"no_auth" handler

[strekm]

Description

As a follow up of https://github.com/kyma-project/api-gateway/issues/462 introduce Istio based handler exposing workload given path and given methods.

PR:

• https://github.com/kyma-project/api-gateway/pull/860

TODO:

• [x] Decide on name of the new handler
  • Since nobody has spoken out against it, we will use no_auth
• [x] Add validation of methods in APIRule to only allow valid HTTP methods
• [x] Extend istio-jwt processing to support new handler.
• [x] For istio-jwt add methods restriction to VirtualService for new handler and existing noop, jwt and oauth2_introspection handlers.
• [x] Extend ory processing to support new handler. Only new handler will have restriction for methods in VirtualService.
• [x] Add handler to UI and make it the new default instead of allow
• [x] Add documentation for new handler

ACs:

• [x] new handler introduced
• [x] validation
• [x] methods attribute is mandatory array with at least one item
• [x] handler UI
• [x] integration tests (including negative scenarios)
• [x] documentation

Reasons

DoD:

• [x] Provide unit and integration tests.
• [x] Provide documentation.
• [x] Verify if the solution works for both open-source Kyma and SAP BTP, Kyma runtime.
• [x] Verify that your contributions don't decrease code coverage. If they do, explain why this is the case.
  • Added tests for untested packages, but the coverage is calculated wrong.
• [x] Add release notes.

Attachments

[triffer]

Most of our access strategy handlers are Oathkeeper Authenticators (noop, jwt, oauth2_introspection, ...). For these handlers it's clear that its about so authn. The "allow" handler is ignoring authn and just expose the path with all methods.

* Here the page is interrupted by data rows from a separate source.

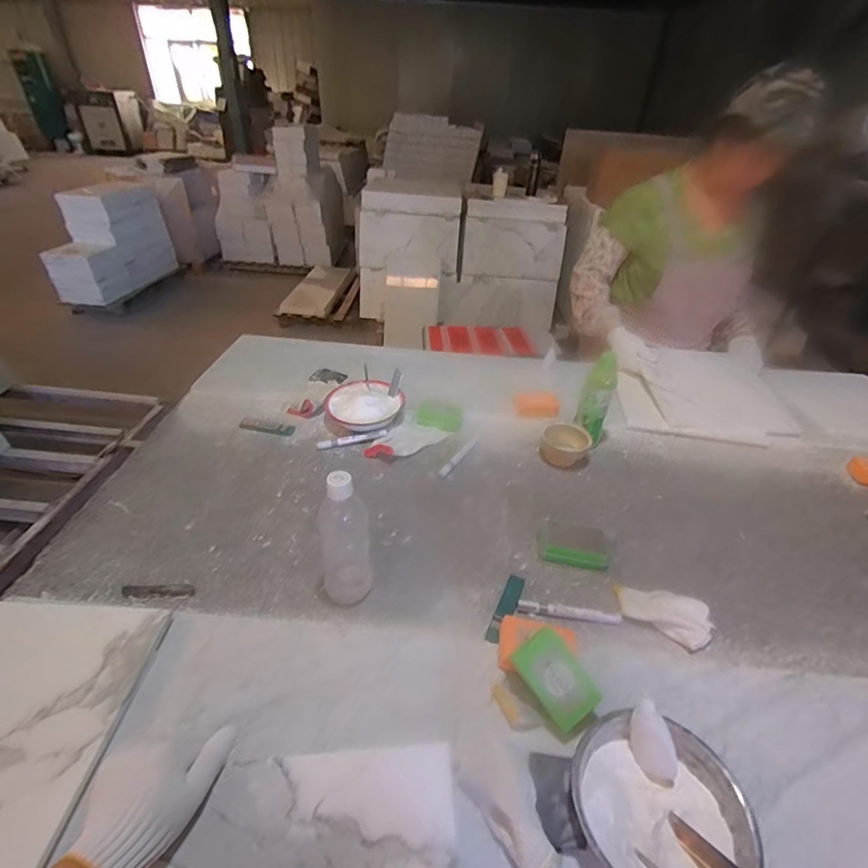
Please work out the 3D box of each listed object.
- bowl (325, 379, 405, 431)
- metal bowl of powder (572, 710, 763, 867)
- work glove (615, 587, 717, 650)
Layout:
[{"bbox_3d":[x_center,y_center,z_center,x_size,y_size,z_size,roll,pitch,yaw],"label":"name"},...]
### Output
[{"bbox_3d":[-0.149,-0.064,1.011,0.167,0.051,0.144,1,37,-2],"label":"bowl"},{"bbox_3d":[0.218,0.370,0.461,0.159,0.051,0.148,1,37,-1],"label":"metal bowl of powder"},{"bbox_3d":[0.321,0.250,0.658,0.123,0.027,0.067,22,41,25],"label":"work glove"}]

The new handler would work in the same way by ignoring authn, but restrict access to methods. The proposed name "allow_methods" is confusing as long as the "allow" handler exists, because it's not extending the scope of allow, but limiting it. "allow" already allow all methods, but "allow_methods" restricts method exposure. That's why the name is confusing in my opinion.

I'd follow the initial idea of naming the handlers after authentication scope. The equality of "allow" would be, that this path and methods require no authentication, that's why I suggest to call the handler no_auth.

For now allow and no_auth are also very similar and can cause confusion, but the same applies to allow and allow_methods. Once we remove allow, in my opinion no_auth would be better fit into our API than allow_ methods.